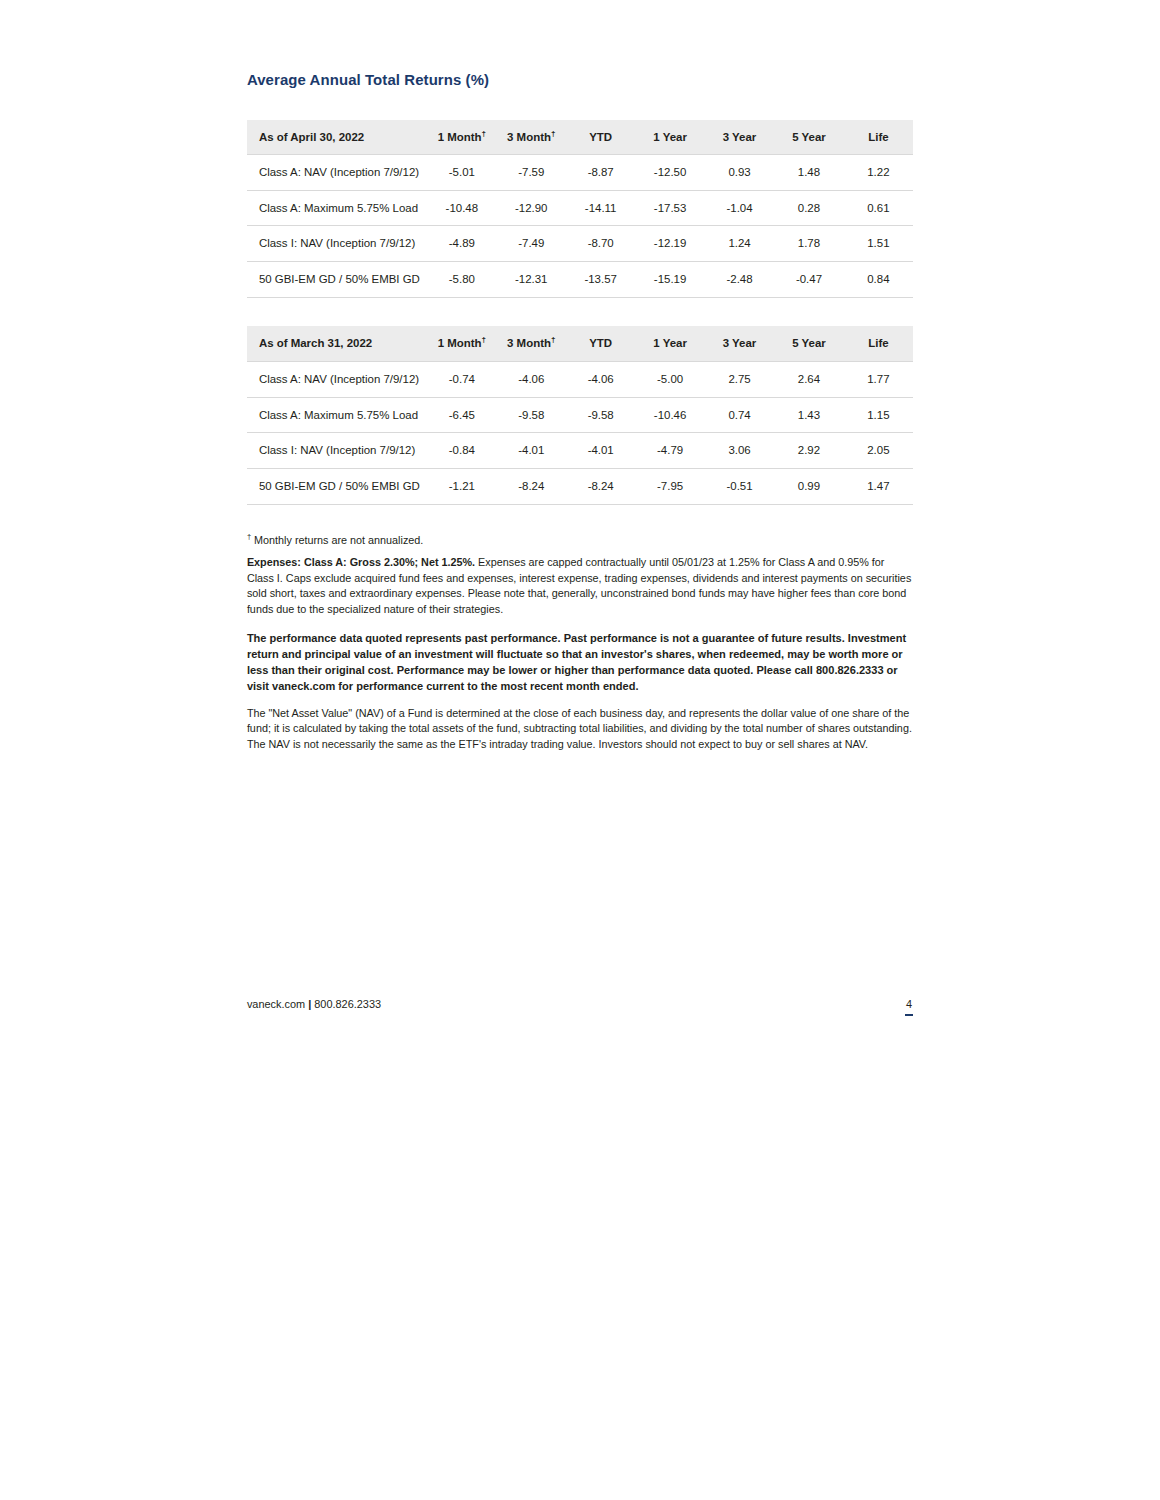Average Annual Total Returns (%)
| As of April 30, 2022 | 1 Month † | 3 Month † | YTD | 1 Year | 3 Year | 5 Year | Life |
| --- | --- | --- | --- | --- | --- | --- | --- |
| Class A: NAV (Inception 7/9/12) | -5.01 | -7.59 | -8.87 | -12.50 | 0.93 | 1.48 | 1.22 |
| Class A: Maximum 5.75% Load | -10.48 | -12.90 | -14.11 | -17.53 | -1.04 | 0.28 | 0.61 |
| Class I: NAV (Inception 7/9/12) | -4.89 | -7.49 | -8.70 | -12.19 | 1.24 | 1.78 | 1.51 |
| 50 GBI-EM GD / 50% EMBI GD | -5.80 | -12.31 | -13.57 | -15.19 | -2.48 | -0.47 | 0.84 |
| As of March 31, 2022 | 1 Month † | 3 Month † | YTD | 1 Year | 3 Year | 5 Year | Life |
| --- | --- | --- | --- | --- | --- | --- | --- |
| Class A: NAV (Inception 7/9/12) | -0.74 | -4.06 | -4.06 | -5.00 | 2.75 | 2.64 | 1.77 |
| Class A: Maximum 5.75% Load | -6.45 | -9.58 | -9.58 | -10.46 | 0.74 | 1.43 | 1.15 |
| Class I: NAV (Inception 7/9/12) | -0.84 | -4.01 | -4.01 | -4.79 | 3.06 | 2.92 | 2.05 |
| 50 GBI-EM GD / 50% EMBI GD | -1.21 | -8.24 | -8.24 | -7.95 | -0.51 | 0.99 | 1.47 |
† Monthly returns are not annualized.
Expenses: Class A: Gross 2.30%; Net 1.25%. Expenses are capped contractually until 05/01/23 at 1.25% for Class A and 0.95% for Class I. Caps exclude acquired fund fees and expenses, interest expense, trading expenses, dividends and interest payments on securities sold short, taxes and extraordinary expenses. Please note that, generally, unconstrained bond funds may have higher fees than core bond funds due to the specialized nature of their strategies.
The performance data quoted represents past performance. Past performance is not a guarantee of future results. Investment return and principal value of an investment will fluctuate so that an investor's shares, when redeemed, may be worth more or less than their original cost. Performance may be lower or higher than performance data quoted. Please call 800.826.2333 or visit vaneck.com for performance current to the most recent month ended.
The "Net Asset Value" (NAV) of a Fund is determined at the close of each business day, and represents the dollar value of one share of the fund; it is calculated by taking the total assets of the fund, subtracting total liabilities, and dividing by the total number of shares outstanding. The NAV is not necessarily the same as the ETF's intraday trading value. Investors should not expect to buy or sell shares at NAV.
vaneck.com | 800.826.2333
4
****
> _Exercise instructions_: A verbatim transcription of the records, pictures excluded, is the required output.

> _Final answer_:
Average Annual Total Returns (%)
| As of April 30, 2022 | 1 Month † | 3 Month † | YTD | 1 Year | 3 Year | 5 Year | Life |
| --- | --- | --- | --- | --- | --- | --- | --- |
| Class A: NAV (Inception 7/9/12) | -5.01 | -7.59 | -8.87 | -12.50 | 0.93 | 1.48 | 1.22 |
| Class A: Maximum 5.75% Load | -10.48 | -12.90 | -14.11 | -17.53 | -1.04 | 0.28 | 0.61 |
| Class I: NAV (Inception 7/9/12) | -4.89 | -7.49 | -8.70 | -12.19 | 1.24 | 1.78 | 1.51 |
| 50 GBI-EM GD / 50% EMBI GD | -5.80 | -12.31 | -13.57 | -15.19 | -2.48 | -0.47 | 0.84 |
| As of March 31, 2022 | 1 Month † | 3 Month † | YTD | 1 Year | 3 Year | 5 Year | Life |
| --- | --- | --- | --- | --- | --- | --- | --- |
| Class A: NAV (Inception 7/9/12) | -0.74 | -4.06 | -4.06 | -5.00 | 2.75 | 2.64 | 1.77 |
| Class A: Maximum 5.75% Load | -6.45 | -9.58 | -9.58 | -10.46 | 0.74 | 1.43 | 1.15 |
| Class I: NAV (Inception 7/9/12) | -0.84 | -4.01 | -4.01 | -4.79 | 3.06 | 2.92 | 2.05 |
| 50 GBI-EM GD / 50% EMBI GD | -1.21 | -8.24 | -8.24 | -7.95 | -0.51 | 0.99 | 1.47 |
† Monthly returns are not annualized.
Expenses: Class A: Gross 2.30%; Net 1.25%. Expenses are capped contractually until 05/01/23 at 1.25% for Class A and 0.95% for Class I. Caps exclude acquired fund fees and expenses, interest expense, trading expenses, dividends and interest payments on securities sold short, taxes and extraordinary expenses. Please note that, generally, unconstrained bond funds may have higher fees than core bond funds due to the specialized nature of their strategies.
The performance data quoted represents past performance. Past performance is not a guarantee of future results. Investment return and principal value of an investment will fluctuate so that an investor's shares, when redeemed, may be worth more or less than their original cost. Performance may be lower or higher than performance data quoted. Please call 800.826.2333 or visit vaneck.com for performance current to the most recent month ended.
The "Net Asset Value" (NAV) of a Fund is determined at the close of each business day, and represents the dollar value of one share of the fund; it is calculated by taking the total assets of the fund, subtracting total liabilities, and dividing by the total number of shares outstanding. The NAV is not necessarily the same as the ETF's intraday trading value. Investors should not expect to buy or sell shares at NAV.
vaneck.com | 800.826.2333
4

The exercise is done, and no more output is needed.